Segment Start: RECORDS PROVIDED
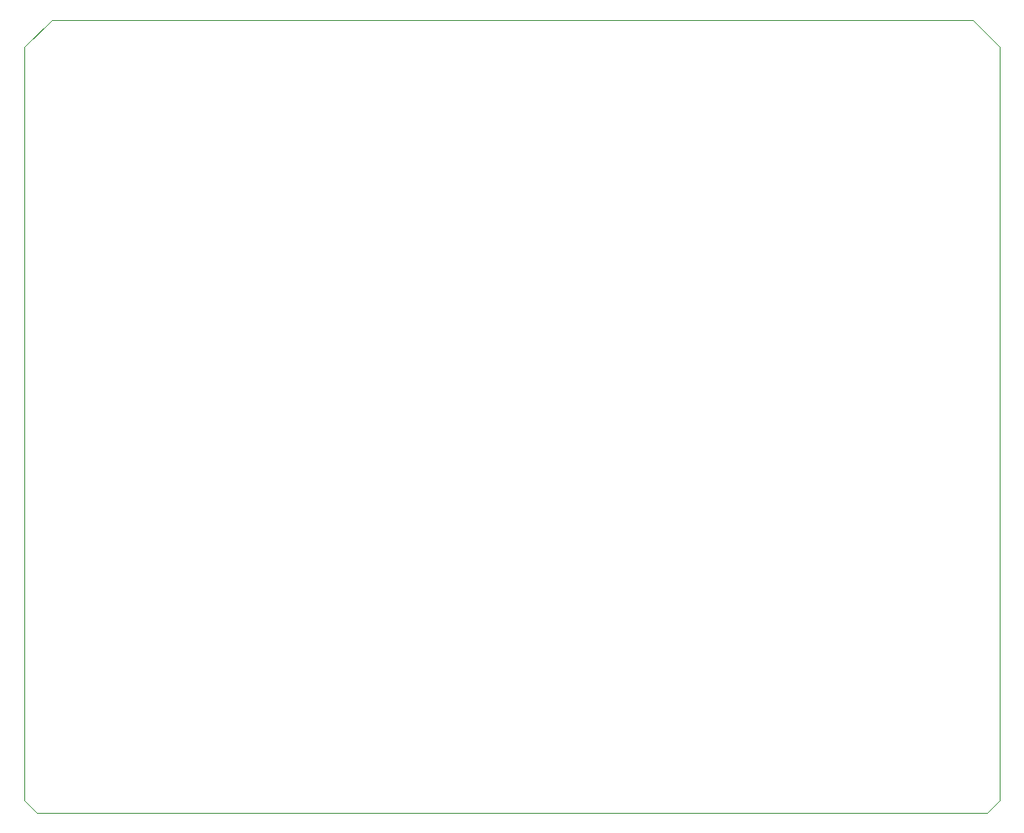
<source format=gbr>
G04 #@! TF.GenerationSoftware,KiCad,Pcbnew,5.1.5*
G04 #@! TF.CreationDate,2019-12-27T12:01:36+00:00*
G04 #@! TF.ProjectId,wkday,776b6461-792e-46b6-9963-61645f706362,rev?*
G04 #@! TF.SameCoordinates,Original*
G04 #@! TF.FileFunction,Profile,NP*
%FSLAX46Y46*%
G04 Gerber Fmt 4.6, Leading zero omitted, Abs format (unit mm)*
G04 Created by KiCad (PCBNEW 5.1.5) date 2019-12-27 12:01:36*
%MOMM*%
%LPD*%
G04 APERTURE LIST*
%ADD10C,0.050000*%
G04 APERTURE END LIST*
D10*
X218050000Y-44640000D02*
X215320000Y-41910000D01*
X119510000Y-44640000D02*
X122240000Y-41910000D01*
X119510000Y-120840000D02*
X120780000Y-122110000D01*
X119510000Y-44640000D02*
X119510000Y-120840000D01*
X215320000Y-41910000D02*
X122240000Y-41910000D01*
X218050000Y-120840000D02*
X218050000Y-44640000D01*
X216780000Y-122110000D02*
X218050000Y-120840000D01*
X120780000Y-122110000D02*
X216780000Y-122110000D01*
M02*

</source>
Segment End: RECORDS PROVIDED
=== WHAT IS BEING ASKED ===
Work out, please, how many lines above contain "KiCad"; answer only with the number.

=== RESPONSE AREA ===
2